TASK GOAL — Among the entries below, find the lines with "predicate" and copy them.

SUPPLIED RECORDS —
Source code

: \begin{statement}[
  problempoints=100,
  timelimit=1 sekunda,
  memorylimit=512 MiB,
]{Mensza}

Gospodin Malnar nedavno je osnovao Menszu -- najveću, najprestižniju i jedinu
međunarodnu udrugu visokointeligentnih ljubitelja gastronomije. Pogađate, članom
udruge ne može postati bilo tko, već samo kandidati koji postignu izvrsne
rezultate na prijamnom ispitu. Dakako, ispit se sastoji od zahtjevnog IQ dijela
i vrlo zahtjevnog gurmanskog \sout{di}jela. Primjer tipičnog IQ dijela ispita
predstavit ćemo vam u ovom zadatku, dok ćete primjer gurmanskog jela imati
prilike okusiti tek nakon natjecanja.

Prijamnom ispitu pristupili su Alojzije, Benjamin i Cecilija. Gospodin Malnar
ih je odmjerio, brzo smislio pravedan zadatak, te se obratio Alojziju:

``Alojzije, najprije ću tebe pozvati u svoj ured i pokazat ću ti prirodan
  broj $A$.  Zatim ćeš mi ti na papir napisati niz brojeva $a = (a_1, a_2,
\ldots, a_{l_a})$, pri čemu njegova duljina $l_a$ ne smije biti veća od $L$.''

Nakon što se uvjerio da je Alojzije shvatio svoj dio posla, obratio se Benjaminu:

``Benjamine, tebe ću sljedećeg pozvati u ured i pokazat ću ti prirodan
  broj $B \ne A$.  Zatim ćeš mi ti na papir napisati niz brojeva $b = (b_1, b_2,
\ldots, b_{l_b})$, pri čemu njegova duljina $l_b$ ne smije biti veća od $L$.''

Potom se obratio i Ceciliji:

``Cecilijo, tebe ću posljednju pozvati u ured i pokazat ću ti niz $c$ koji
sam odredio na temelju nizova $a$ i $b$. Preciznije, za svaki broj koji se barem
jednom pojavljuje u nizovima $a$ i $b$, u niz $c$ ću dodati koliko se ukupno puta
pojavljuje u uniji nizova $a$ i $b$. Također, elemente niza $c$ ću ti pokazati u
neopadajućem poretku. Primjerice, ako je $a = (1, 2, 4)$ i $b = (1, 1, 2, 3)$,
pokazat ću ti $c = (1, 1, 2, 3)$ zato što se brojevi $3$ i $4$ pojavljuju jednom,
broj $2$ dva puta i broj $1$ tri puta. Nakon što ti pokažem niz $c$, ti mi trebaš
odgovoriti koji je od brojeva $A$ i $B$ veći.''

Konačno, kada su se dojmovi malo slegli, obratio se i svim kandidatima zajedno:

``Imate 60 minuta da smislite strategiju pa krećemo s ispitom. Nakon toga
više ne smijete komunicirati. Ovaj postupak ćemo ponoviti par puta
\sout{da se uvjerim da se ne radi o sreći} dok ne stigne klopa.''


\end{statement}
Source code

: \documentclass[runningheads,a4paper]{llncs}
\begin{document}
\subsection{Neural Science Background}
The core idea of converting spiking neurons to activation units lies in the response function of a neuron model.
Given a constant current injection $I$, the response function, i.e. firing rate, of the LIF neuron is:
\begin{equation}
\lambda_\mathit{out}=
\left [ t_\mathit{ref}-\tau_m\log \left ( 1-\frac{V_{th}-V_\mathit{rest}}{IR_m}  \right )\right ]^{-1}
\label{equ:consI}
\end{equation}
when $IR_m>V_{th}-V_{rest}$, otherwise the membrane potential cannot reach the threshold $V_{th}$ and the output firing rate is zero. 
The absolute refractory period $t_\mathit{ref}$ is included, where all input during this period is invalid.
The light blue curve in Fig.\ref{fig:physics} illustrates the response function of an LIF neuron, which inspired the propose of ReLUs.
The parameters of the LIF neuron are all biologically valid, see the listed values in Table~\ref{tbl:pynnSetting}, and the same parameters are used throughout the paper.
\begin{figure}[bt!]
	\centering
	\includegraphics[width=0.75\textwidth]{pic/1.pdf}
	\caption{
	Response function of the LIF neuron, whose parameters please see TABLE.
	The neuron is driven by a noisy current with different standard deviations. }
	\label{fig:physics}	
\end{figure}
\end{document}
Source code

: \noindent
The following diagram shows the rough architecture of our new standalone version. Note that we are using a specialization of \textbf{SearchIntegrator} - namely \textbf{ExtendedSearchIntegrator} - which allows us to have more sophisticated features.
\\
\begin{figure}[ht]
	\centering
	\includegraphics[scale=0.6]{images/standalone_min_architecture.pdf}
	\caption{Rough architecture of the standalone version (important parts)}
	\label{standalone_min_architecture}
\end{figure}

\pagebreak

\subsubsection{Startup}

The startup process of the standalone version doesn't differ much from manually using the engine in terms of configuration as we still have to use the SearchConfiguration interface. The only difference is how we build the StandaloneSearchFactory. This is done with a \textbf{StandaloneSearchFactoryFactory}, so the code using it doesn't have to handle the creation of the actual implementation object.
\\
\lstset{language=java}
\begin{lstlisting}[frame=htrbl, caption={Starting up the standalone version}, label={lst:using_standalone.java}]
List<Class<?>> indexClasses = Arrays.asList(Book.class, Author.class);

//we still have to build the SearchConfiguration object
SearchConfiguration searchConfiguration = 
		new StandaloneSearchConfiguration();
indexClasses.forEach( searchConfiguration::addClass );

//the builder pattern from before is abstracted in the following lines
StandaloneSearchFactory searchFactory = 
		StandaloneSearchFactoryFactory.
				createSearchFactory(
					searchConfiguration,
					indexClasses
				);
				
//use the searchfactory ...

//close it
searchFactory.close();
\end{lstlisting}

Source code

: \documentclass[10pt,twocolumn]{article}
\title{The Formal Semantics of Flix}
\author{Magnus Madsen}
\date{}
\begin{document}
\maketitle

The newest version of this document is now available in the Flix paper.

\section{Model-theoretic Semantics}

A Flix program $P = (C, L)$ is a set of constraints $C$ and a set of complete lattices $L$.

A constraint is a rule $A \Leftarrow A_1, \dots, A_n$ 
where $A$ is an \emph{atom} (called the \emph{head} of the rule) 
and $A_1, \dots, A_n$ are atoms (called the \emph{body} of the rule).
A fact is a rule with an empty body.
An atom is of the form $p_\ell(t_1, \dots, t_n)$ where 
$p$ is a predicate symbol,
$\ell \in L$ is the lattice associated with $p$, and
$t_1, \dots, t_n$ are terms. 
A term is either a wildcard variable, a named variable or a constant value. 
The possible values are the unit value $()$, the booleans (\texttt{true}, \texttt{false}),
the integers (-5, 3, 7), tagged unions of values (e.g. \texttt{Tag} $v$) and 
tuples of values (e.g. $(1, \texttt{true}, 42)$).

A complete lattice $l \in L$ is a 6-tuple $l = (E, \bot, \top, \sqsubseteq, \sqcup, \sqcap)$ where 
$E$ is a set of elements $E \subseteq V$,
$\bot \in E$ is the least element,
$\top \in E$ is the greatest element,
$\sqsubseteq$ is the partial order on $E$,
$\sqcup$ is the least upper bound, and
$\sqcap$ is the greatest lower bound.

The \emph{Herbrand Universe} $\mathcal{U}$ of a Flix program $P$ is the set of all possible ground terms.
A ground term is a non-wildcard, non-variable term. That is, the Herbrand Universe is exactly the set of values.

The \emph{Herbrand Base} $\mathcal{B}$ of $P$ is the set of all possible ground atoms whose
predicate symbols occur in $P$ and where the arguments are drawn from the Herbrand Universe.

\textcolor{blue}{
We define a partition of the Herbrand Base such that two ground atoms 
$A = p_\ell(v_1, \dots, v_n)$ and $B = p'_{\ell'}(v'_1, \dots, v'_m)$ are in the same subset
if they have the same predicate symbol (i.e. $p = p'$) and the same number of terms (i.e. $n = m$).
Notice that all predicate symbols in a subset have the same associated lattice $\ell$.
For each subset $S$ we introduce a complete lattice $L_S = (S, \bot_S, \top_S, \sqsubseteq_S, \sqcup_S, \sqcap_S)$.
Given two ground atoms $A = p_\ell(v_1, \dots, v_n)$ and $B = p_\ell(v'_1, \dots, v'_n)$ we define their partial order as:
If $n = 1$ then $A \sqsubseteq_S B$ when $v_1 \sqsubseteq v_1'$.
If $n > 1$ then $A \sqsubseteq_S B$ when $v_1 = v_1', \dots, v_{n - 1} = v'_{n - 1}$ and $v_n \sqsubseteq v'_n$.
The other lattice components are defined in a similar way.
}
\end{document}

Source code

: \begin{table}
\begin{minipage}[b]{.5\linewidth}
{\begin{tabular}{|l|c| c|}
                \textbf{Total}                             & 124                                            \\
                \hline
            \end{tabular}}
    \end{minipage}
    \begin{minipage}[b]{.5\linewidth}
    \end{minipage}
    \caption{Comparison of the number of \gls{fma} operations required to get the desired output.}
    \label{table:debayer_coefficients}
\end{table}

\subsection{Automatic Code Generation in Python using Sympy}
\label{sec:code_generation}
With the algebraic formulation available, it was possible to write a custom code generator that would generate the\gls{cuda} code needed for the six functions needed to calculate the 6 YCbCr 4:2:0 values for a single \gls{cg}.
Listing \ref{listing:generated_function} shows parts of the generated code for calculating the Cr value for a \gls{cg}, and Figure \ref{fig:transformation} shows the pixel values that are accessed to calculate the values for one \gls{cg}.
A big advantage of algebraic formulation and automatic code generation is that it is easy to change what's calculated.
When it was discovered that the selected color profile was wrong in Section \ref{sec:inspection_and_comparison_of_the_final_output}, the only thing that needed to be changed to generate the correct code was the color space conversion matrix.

WRITTEN ANSWER —
$p$ is a predicate symbol,
predicate symbols occur in $P$ and where the arguments are drawn from the Herbrand Universe.
if they have the same predicate symbol (i.e. $p = p'$) and the same number of terms (i.e. $n = m$).
Notice that all predicate symbols in a subset have the same associated lattice $\ell$.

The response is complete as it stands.